View abstract

Session II.4 - Foundations of Data Science and Machine Learning - Semi-plenary talk

Saturday, June 17, 16:30 ~ 17:30

Robust regression revisited

Po-Ling Loh

Cambridge, United Kingdom   -   This email address is being protected from spambots. You need JavaScript enabled to view it.

This talk will discuss two projects on robust estimation in the presence of contaminated data, bringing new ideas beyond the framework of traditional M-estimation.

In the first part of the talk, we study the problem of linear regression in a setting where both the covariates and responses may be heavy-tailed and/or adversarially contaminated. We show how to modify the Huber regression estimator by first applying an appropriate "filtering" procedure to the data based on the covariates, and show that in low-dimensional settings, the filtered Huber regression estimator achieves near-optimal error rates. We further show that the commonly used least trimmed squares and least absolute deviation estimators may similarly be made robust to contaminated covariates via the same covariate filtering step.

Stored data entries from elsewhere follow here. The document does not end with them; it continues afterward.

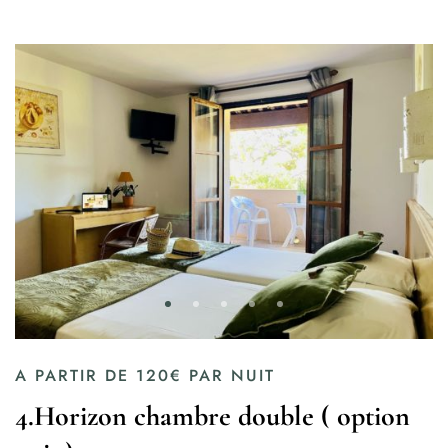
A PARTIR DE
120€
PAR NUIT
4.Horizon chambre double ( option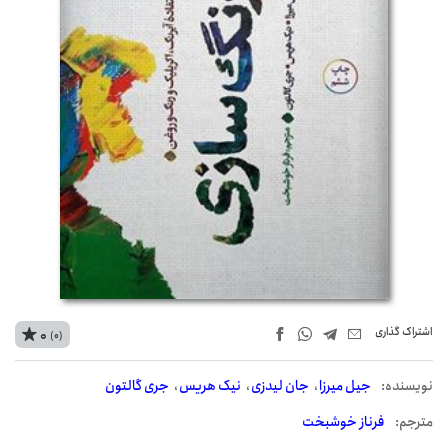
اشتراک‌ گذاری
0
(0)
نويسنده:
جیل میرزا
جان لیدزی
نیک هریس
جری گالتون
مترجم:
فرناز خوشبخت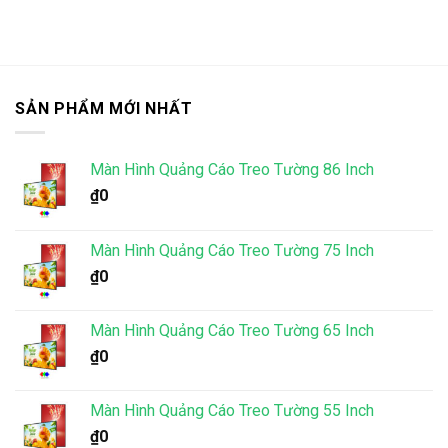
SẢN PHẨM MỚI NHẤT
Màn Hình Quảng Cáo Treo Tường 86 Inch
₫
0
Màn Hình Quảng Cáo Treo Tường 75 Inch
₫
0
Màn Hình Quảng Cáo Treo Tường 65 Inch
₫
0
Màn Hình Quảng Cáo Treo Tường 55 Inch
₫
0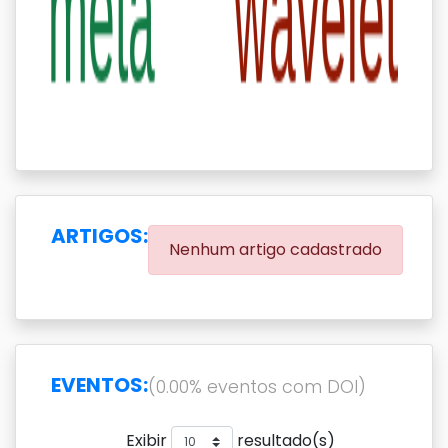
ARTIGOS:
Nenhum artigo cadastrado
EVENTOS:
(0.00% eventos com DOI)
Exibir
resultado(s)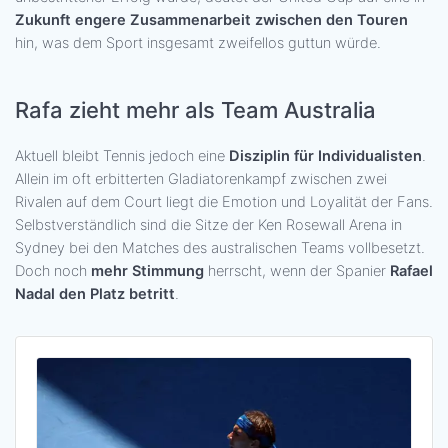
Zukunft engere Zusammenarbeit zwischen den Touren
hin, was dem Sport insgesamt zweifellos guttun würde.
Rafa zieht mehr als Team Australia
Aktuell bleibt Tennis jedoch eine
Disziplin für Individualisten
.
Allein im oft erbitterten Gladiatorenkampf zwischen zwei
Rivalen auf dem Court liegt die Emotion und Loyalität der Fans.
Selbstverständlich sind die Sitze der Ken Rosewall Arena in
Sydney bei den Matches des australischen Teams vollbesetzt.
Doch noch
mehr Stimmung
herrscht, wenn der Spanier
Rafael
Nadal den Platz betritt
.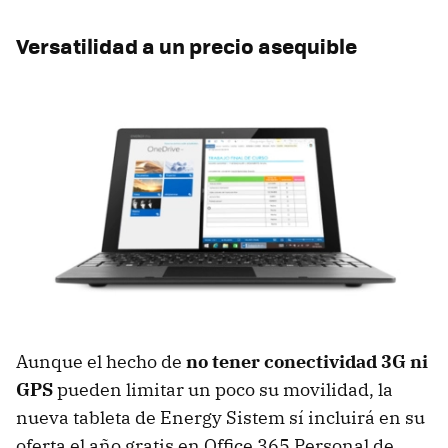
Versatilidad a un precio asequible
Aunque el hecho de
no tener conectividad 3G ni
GPS
pueden limitar un poco su movilidad, la
nueva tableta de Energy Sistem sí incluirá en su
oferta el año gratis en Office 365 Personal de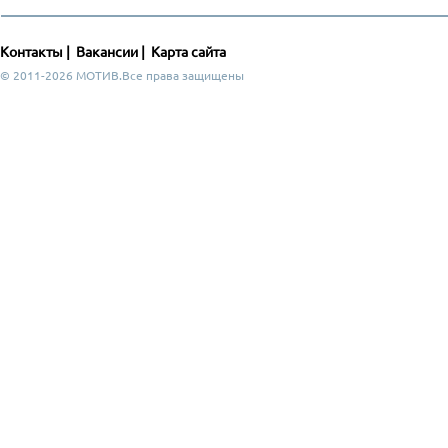
Контакты
|
Вакансии
|
Карта сайта
© 2011-2026 МОТИВ.Все права защищены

In the second part of the talk, we study a variant of Newton's method for robust empirical risk minimization, where at each iteration of the optimization algorithm, we replace the gradient and Hessian of the objective function by robust estimators taken from literature on robust mean estimation for multivariate data. After proving a general theorem about the convergence of successive iterates to a small ball around the population-level minimizer, we study consequences of our theory in generalized linear models, when data are generated from Huber's epsilon-contamination model and/or heavy-tailed distributions. We also propose an algorithm for obtaining robust Newton directions based on the conjugate gradient method, which may be more appropriate for high-dimensional settings, and provide conjectures about the convergence of the resulting algorithm. Our algorithm enjoys the fast rates of convergence for successive iterates often achieved by second-order algorithms for convex problems, i.e., quadratic convergence in a neighborhood of the optimum, with a stepsize which may be chosen adaptively via backtracking linesearch.

Joint work with Ankit Pensia (IBM Research), Varun Jog (Cambridge), Eirini Ioannou (Edinburgh) and Muni Sreenivas Pydi (Paris Dauphine - PSL).